Anyhow, I have a plan for the future, well, a couple of years or more into the future; when, hopefully, I have sorted out the current dreadful mess that is my personal finances, I plan to exchange the Honda for something else. Now, I'd like to try something a bit different, and would like to get an older diesel car, maybe a pick-up or something suitable for both on- and off-road.
The question I have is this; would an older diesel car/pickup be suitable to run on biodiesel? Preferably 100% waste veg oil (I know that some serious conversions may be required for it to run in the winter). Also, having looked for, and found very few, outlets for this stuff, would I have to make it myself? That is a daunting prospect; I could buy a tank and store it, but I don't know where I'd put the tank!
Is it even worth it, for an older car (I'm thinking eighties, maybe nineties)? Would insurance be difficult to come by?
I suppose I could just buy the vehicle and then decide later.
Mind, this is all far off in the future, at least two years.
Any ideas, suggestions or guidance would be most appreciated, thanks.

Posted: Wed Oct 29, 2008 9:16 pm
by bmcecosse
Yes - the older Citroen Saxo 1.5D engine (also used Metro 1.5D) seems to be a favourite for running on old veg oil. But where to get it? Are you going to go round the Chippys with a hand cart begging their old oil ? New veg oil is ~ £1/litre in the cash and carry - so scarcely any cheaper than pump diesel which is now 106.9 around here - and likely to go cheaper. By far the lowest cost motoring is with LPG - so look out for a cheap car with LPG installation!

### RAW DATA
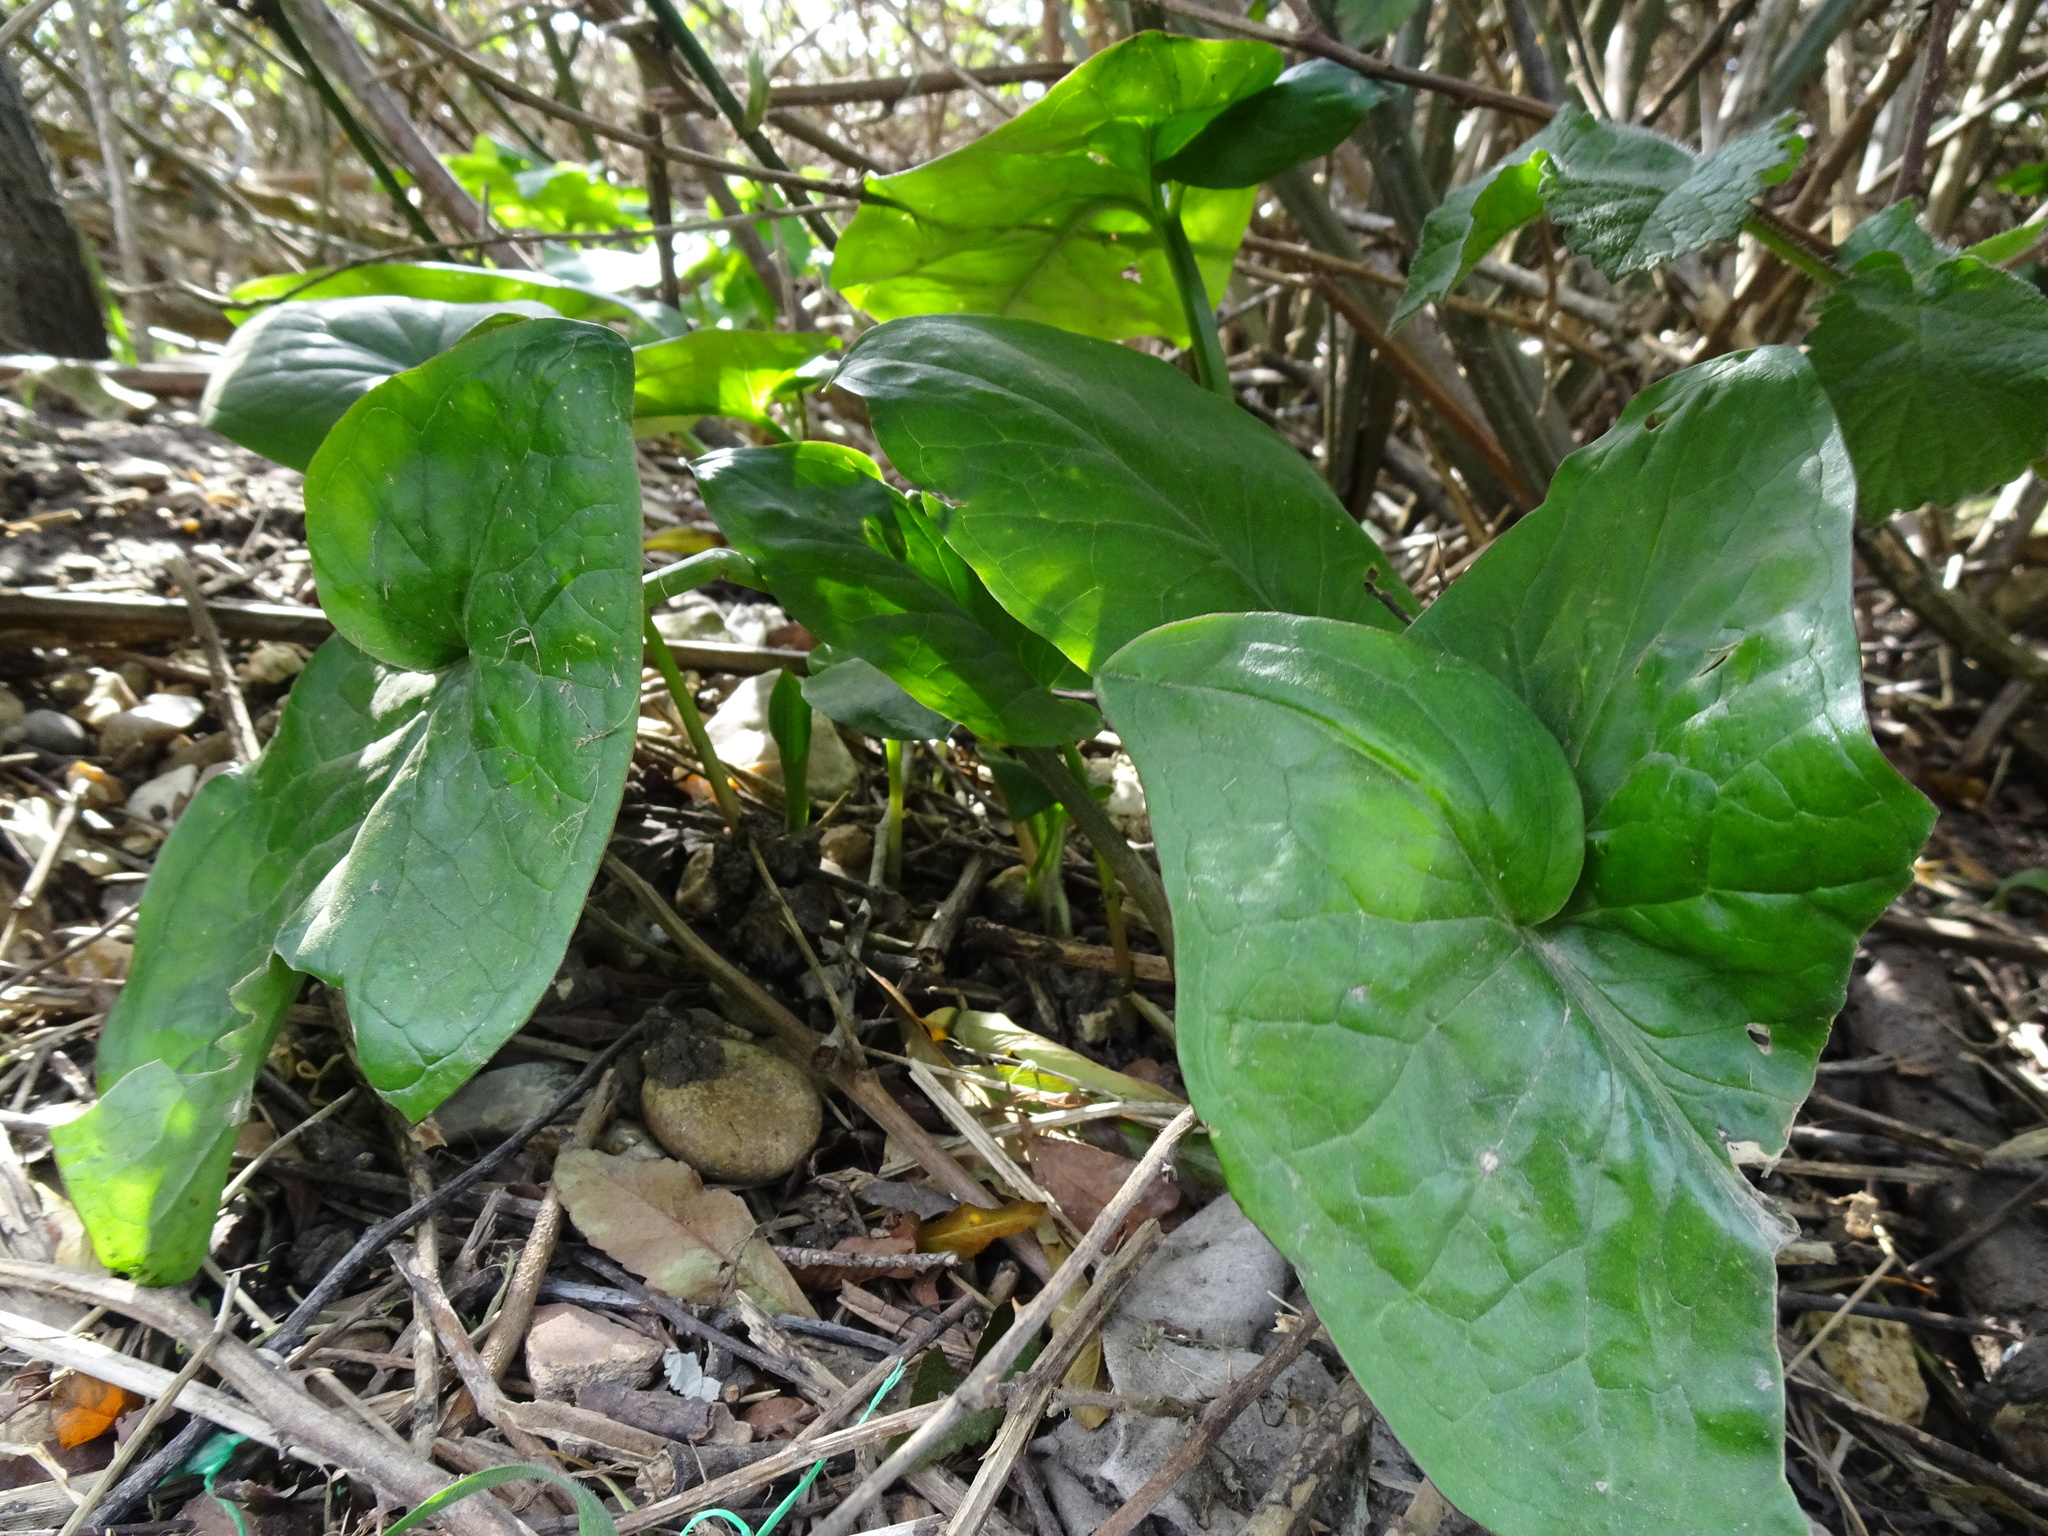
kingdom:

### THE EXERCISE
Copy the forum post from "Anyhow, I have" to "put the tank!", swapping every "tank" for "drum".

### RESPONSE BELOW
Anyhow, I have a plan for the future, well, a couple of years or more into the future; when, hopefully, I have sorted out the current dreadful mess that is my personal finances, I plan to exchange the Honda for something else. Now, I'd like to try something a bit different, and would like to get an older diesel car, maybe a pick-up or something suitable for both on- and off-road.
The question I have is this; would an older diesel car/pickup be suitable to run on biodiesel? Preferably 100% waste veg oil (I know that some serious conversions may be required for it to run in the winter). Also, having looked for, and found very few, outlets for this stuff, would I have to make it myself? That is a daunting prospect; I could buy a drum and store it, but I don't know where I'd put the drum!